Question

An inductance of 2H carries a current of 2A. To prevent sparking when the circuit is broken, a capacitor of 4$\mu$F is connected across the inductance. The voltage rating of the capacitor is of the order of :

• A. 1000 V
• B. 10 V
• C. 100 V
• D. $10^4$ V

Answer 1

Answer: (A)

1000 V

Answer 2

When a circuit containing an inductor is suddenly broken, the current through the inductor tries to drop to zero instantaneously. This rapid change in current (dI/dt) induces a very large electromotive force (EMF) across the inductor, given by $V = -L \frac{dI}{dt}$. This high induced voltage can cause sparking across the breaking contacts.

To prevent this sparking, a capacitor is connected across the inductance. When the circuit is broken, the energy stored in the inductor is transferred to the capacitor. By the principle of conservation of energy, the maximum energy stored in the inductor will be transferred to the capacitor, leading to a maximum voltage across the capacitor.

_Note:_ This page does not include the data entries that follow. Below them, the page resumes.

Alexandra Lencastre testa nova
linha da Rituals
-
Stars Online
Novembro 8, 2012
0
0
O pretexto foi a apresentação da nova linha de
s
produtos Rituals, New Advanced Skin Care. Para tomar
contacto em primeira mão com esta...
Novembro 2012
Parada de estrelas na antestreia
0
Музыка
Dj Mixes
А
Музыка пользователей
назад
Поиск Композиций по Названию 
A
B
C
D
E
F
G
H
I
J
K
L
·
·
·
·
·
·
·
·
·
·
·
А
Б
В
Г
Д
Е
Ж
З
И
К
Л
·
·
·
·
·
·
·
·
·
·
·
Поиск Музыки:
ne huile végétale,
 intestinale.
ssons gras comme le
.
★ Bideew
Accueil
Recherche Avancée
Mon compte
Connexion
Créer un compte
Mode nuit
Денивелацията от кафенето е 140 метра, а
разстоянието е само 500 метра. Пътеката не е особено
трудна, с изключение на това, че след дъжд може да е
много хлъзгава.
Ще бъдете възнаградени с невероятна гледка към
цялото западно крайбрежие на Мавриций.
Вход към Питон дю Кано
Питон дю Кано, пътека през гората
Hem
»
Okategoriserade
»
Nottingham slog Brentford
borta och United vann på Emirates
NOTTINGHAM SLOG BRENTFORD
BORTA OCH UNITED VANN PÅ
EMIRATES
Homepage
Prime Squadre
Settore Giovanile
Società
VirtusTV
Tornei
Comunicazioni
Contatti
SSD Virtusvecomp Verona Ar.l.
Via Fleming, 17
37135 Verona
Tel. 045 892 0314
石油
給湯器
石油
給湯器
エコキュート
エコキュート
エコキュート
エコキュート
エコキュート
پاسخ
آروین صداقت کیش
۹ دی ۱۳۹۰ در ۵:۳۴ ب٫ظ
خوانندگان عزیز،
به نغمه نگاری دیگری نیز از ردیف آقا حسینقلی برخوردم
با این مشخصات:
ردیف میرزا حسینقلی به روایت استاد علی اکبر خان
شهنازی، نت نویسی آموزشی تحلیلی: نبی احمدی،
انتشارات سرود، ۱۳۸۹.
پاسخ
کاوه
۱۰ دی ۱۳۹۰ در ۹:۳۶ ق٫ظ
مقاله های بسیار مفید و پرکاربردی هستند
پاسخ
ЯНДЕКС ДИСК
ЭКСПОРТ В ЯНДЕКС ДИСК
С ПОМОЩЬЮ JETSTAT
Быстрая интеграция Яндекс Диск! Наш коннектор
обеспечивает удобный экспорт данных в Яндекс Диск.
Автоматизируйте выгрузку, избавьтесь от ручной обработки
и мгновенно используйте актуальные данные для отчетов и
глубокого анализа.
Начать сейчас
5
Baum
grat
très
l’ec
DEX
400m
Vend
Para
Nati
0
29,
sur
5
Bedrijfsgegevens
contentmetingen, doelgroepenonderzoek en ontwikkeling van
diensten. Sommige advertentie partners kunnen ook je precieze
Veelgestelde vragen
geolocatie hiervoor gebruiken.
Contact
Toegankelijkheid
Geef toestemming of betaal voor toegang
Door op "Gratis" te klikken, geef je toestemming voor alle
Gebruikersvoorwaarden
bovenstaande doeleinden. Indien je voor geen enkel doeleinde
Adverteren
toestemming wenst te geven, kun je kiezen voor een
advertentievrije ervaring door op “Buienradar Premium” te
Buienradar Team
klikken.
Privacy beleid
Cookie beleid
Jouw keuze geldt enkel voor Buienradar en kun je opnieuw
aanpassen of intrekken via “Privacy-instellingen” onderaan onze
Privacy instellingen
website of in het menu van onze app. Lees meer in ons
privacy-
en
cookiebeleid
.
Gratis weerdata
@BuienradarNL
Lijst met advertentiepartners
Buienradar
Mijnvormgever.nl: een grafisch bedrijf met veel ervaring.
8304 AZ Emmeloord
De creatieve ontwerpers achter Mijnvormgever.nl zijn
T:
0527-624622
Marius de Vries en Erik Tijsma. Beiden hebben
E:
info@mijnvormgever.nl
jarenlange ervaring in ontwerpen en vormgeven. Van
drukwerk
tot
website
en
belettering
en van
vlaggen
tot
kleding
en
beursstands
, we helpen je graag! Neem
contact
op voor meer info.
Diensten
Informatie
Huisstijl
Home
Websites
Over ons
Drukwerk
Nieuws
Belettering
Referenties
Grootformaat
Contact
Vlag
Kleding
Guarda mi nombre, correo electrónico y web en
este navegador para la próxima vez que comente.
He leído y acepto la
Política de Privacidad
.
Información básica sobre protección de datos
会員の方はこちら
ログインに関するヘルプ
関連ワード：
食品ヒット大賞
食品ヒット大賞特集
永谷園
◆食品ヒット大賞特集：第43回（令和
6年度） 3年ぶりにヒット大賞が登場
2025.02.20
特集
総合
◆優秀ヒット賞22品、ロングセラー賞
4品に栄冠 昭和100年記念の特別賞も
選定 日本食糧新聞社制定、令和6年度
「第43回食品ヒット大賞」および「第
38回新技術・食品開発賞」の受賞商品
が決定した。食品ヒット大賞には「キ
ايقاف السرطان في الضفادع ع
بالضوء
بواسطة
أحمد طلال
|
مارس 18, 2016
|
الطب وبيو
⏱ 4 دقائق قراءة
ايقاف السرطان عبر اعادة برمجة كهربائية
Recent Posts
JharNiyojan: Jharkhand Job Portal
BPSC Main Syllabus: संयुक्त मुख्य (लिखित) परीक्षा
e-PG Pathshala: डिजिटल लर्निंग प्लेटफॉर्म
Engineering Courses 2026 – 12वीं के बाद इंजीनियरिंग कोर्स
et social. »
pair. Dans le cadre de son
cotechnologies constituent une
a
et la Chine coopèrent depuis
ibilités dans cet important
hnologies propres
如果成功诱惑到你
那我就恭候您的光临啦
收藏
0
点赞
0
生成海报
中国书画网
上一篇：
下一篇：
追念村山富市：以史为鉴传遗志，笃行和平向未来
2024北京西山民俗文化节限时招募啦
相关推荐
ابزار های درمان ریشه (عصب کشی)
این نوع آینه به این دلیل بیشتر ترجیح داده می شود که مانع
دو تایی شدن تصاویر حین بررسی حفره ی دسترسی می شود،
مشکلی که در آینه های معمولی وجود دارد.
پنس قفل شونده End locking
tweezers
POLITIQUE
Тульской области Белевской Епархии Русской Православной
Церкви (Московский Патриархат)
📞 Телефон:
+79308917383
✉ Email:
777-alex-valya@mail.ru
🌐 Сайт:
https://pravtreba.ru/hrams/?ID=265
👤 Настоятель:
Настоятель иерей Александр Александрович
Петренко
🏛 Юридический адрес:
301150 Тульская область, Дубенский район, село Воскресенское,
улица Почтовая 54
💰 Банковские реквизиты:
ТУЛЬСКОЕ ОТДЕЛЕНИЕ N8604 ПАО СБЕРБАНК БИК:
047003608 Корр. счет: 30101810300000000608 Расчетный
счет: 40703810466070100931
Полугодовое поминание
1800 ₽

The energy stored in an inductor is given by: $E_L = \frac{1}{2}LI^2$

The energy stored in a capacitor is given by: $E_C = \frac{1}{2}CV^2$

Where: $L$ = inductance $I$ = current $C$ = capacitance $V$ = voltage across the capacitor

To prevent sparking, the energy stored in the inductor is completely transferred to the capacitor: $E_L = E_C$ $\frac{1}{2}LI^2 = \frac{1}{2}CV^2$ $LI^2 = CV^2$

We need to find the voltage rating of the capacitor ($V$). So, we rearrange the formula: $V^2 = \frac{LI^2}{C}$ $V = \sqrt{\frac{LI^2}{C}} = I\sqrt{\frac{L}{C}}$

Given values: Inductance, $L = 2$ H Current, $I = 2$ A Capacitance, $C = 4 \mu F = 4 \times 10^{-6}$ F

Substitute the values into the equation: $V = 2 \times \sqrt{\frac{2}{4 \times 10^{-6}}}$ $V = 2 \times \sqrt{\frac{1}{2 \times 10^{-6}}}$ $V = 2 \times \sqrt{0.5 \times 10^6}$ $V = 2 \times \sqrt{50 \times 10^4}$ $V = 2 \times \sqrt{50} \times \sqrt{10^4}$ $V = 2 \times \sqrt{50} \times 10^2$

We know that $\sqrt{50} = \sqrt{25 \times 2} = 5\sqrt{2}$. $V = 2 \times 5\sqrt{2} \times 100$ $V = 10\sqrt{2} \times 100$ $V = 1000\sqrt{2}$

Using the approximate value $\sqrt{2} \approx 1.414$: $V \approx 1000 \times 1.414$ $V \approx 1414$ V

The voltage rating of the capacitor should be able to withstand this peak voltage. The calculated voltage is approximately 1414 V, which is of the order of 1000 V.